▶ Selected extract:

────

Historically, this resembles mid-cycle normalization periods such as 2013–2015 — modest rate pressure coexisting with steady prices and no broad correction. What distinguishes this cycle is structural undersupply: inventory remains well below 2017–2019 averages, limiting the probability of distress-driven repricing.
Manhattan Supply
SUPPLY EDGES UP, BUT THE YOY DEFICIT WIDENS
Active listings rose +1.5% from April to 6,791 in May — a modest third monthly gain — yet remain 9.1% below this time in 2025, a deeper annual deficit than April's −7.4%. Because the year-over-year deficit (down) and the month-over-month build (up) point in opposite directions, supply reads NEUTRAL rather than favoring either side.
🟦 Buyers: Selection is improving off the spring lows, but the pool is still well under 2025 — the structural shortage hasn't gone away.
🟪 Sellers: Less competing inventory than a year ago; the widening YoY deficit keeps the structural tilt in your favor. Listing into the summer window keeps you ahead of the curve.

────

▶ Material provided:
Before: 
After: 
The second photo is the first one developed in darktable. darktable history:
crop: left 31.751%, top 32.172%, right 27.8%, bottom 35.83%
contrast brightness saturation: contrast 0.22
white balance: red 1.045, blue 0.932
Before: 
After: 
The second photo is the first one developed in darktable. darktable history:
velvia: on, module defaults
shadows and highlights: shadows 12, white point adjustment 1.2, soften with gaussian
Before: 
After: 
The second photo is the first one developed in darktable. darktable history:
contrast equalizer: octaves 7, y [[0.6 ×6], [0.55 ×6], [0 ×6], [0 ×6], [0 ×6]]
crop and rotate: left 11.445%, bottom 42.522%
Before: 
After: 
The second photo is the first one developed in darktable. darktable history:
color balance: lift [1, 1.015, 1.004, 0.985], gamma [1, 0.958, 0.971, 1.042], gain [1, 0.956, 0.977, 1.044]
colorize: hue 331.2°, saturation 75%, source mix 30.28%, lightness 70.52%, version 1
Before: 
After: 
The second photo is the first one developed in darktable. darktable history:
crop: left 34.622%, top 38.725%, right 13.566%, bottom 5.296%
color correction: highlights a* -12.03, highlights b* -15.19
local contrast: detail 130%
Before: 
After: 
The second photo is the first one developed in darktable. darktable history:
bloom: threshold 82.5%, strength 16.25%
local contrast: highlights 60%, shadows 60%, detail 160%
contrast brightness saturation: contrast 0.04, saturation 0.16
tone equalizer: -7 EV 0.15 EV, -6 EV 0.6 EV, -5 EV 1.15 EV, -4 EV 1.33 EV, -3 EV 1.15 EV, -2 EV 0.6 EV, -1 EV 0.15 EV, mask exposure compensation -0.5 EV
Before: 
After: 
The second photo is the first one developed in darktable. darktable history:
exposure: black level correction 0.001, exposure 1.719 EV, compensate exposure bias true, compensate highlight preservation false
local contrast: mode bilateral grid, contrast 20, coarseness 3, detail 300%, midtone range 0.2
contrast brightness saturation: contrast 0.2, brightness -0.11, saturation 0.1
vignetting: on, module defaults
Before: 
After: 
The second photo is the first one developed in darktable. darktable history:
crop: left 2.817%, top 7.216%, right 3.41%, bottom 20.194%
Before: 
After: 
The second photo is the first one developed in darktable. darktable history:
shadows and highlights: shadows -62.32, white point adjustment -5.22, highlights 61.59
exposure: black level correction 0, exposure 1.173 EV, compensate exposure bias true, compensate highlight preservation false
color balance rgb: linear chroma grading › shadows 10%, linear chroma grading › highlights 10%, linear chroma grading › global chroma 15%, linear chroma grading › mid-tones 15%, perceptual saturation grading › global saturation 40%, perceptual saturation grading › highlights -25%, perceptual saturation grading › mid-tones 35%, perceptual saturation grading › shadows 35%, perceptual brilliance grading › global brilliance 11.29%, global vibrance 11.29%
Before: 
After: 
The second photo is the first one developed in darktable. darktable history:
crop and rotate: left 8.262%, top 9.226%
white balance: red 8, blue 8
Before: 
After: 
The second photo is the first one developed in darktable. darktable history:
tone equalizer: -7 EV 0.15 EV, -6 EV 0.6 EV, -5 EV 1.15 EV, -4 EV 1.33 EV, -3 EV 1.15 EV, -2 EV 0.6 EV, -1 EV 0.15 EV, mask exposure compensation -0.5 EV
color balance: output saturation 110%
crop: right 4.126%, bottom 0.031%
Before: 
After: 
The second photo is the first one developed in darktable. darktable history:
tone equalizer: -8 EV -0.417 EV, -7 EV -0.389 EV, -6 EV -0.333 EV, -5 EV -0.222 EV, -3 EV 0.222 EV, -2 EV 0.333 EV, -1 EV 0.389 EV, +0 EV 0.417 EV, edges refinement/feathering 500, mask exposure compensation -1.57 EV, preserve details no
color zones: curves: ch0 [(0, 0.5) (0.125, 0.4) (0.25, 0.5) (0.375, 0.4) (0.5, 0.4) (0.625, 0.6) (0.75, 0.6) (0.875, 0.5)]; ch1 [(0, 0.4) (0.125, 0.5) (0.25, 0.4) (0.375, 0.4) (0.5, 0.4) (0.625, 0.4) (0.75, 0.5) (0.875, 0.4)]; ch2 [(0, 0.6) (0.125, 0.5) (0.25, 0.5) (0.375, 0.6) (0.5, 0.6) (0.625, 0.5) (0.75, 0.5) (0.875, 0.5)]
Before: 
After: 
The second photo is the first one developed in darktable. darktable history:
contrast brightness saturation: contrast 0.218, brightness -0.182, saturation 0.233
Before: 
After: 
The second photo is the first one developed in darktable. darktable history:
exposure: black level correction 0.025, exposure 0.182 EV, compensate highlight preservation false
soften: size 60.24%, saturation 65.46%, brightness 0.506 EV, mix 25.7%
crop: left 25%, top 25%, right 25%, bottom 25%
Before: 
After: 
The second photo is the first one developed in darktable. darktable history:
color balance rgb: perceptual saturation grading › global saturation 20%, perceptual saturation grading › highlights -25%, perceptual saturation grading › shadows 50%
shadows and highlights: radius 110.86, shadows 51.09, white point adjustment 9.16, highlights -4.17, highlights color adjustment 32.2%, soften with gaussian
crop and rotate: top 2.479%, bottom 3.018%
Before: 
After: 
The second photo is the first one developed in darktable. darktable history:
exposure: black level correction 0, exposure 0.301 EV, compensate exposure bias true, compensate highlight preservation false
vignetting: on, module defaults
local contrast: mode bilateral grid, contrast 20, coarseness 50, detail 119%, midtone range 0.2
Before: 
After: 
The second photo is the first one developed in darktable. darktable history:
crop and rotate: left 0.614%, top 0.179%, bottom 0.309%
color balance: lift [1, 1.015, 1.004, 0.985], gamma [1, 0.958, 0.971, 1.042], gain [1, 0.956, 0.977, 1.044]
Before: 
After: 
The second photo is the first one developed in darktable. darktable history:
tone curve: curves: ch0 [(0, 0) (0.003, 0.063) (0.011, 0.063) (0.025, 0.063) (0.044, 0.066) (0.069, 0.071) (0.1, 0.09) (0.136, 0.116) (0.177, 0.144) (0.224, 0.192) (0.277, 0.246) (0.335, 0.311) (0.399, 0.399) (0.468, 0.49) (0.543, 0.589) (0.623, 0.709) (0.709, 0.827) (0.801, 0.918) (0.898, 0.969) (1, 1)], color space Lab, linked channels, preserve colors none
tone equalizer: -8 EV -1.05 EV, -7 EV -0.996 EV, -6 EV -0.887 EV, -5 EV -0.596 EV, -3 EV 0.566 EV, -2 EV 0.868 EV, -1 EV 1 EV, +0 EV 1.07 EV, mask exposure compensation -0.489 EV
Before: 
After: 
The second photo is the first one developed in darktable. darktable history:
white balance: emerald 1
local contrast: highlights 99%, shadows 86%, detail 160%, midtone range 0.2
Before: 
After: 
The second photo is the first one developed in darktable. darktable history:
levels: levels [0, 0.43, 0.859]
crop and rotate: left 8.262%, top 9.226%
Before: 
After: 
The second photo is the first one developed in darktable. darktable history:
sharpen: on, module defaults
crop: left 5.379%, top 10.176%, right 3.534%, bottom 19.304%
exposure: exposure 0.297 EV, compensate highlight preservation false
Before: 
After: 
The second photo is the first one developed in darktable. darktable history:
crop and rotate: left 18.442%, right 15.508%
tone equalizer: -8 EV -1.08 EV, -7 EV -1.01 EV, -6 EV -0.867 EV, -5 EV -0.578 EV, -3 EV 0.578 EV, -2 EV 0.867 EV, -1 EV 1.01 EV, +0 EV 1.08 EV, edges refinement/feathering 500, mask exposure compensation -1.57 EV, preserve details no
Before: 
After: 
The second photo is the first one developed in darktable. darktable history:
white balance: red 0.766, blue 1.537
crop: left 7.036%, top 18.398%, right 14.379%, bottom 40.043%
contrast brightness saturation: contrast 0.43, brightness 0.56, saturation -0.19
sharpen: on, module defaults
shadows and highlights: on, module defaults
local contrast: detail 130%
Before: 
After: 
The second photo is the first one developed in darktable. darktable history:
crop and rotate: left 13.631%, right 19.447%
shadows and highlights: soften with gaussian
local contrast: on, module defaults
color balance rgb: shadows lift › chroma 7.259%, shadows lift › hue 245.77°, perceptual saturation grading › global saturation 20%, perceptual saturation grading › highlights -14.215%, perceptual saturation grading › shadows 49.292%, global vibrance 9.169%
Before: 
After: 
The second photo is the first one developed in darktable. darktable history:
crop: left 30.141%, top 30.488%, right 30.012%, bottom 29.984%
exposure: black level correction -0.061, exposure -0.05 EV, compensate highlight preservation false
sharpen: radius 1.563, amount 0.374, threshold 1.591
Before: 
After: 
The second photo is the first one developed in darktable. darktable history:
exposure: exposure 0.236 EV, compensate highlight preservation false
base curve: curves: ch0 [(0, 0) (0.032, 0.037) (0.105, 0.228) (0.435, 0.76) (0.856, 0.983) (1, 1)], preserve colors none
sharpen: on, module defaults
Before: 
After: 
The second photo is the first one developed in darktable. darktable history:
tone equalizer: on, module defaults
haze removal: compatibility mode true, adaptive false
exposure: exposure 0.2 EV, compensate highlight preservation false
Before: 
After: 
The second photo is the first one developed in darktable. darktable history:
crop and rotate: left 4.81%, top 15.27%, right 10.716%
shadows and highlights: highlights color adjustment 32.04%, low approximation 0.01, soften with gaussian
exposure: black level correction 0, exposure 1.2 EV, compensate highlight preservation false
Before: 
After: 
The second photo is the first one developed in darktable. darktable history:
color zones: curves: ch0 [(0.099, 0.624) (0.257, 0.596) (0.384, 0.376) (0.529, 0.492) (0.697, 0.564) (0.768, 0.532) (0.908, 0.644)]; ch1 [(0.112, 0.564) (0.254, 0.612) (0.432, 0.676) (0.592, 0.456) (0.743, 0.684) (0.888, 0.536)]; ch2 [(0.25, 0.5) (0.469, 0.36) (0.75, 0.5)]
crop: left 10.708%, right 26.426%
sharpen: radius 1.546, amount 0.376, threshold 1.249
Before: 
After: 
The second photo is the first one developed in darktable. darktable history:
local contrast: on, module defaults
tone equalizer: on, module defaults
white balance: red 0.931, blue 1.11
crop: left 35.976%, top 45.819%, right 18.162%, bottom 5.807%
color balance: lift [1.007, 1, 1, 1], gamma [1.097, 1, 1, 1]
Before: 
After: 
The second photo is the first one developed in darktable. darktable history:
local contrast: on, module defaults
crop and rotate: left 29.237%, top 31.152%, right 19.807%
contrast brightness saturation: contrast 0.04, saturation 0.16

────

▶ What the exercise asks: Decide whether each statement agrees with the Manhattan supply text: (a) active listings in May were higher than at the same time in 2025; (b) supply is rated neutral; (c) inventory sits above its 2017–2019 averages. Answer yes or no for each and quote the deciding words of the text.

▶ Response:
(a) No: "remain 9.1% below this time in 2025"
(b) Yes: "supply reads NEUTRAL rather than favoring either side"
(c) No: "inventory remains well below 2017–2019 averages"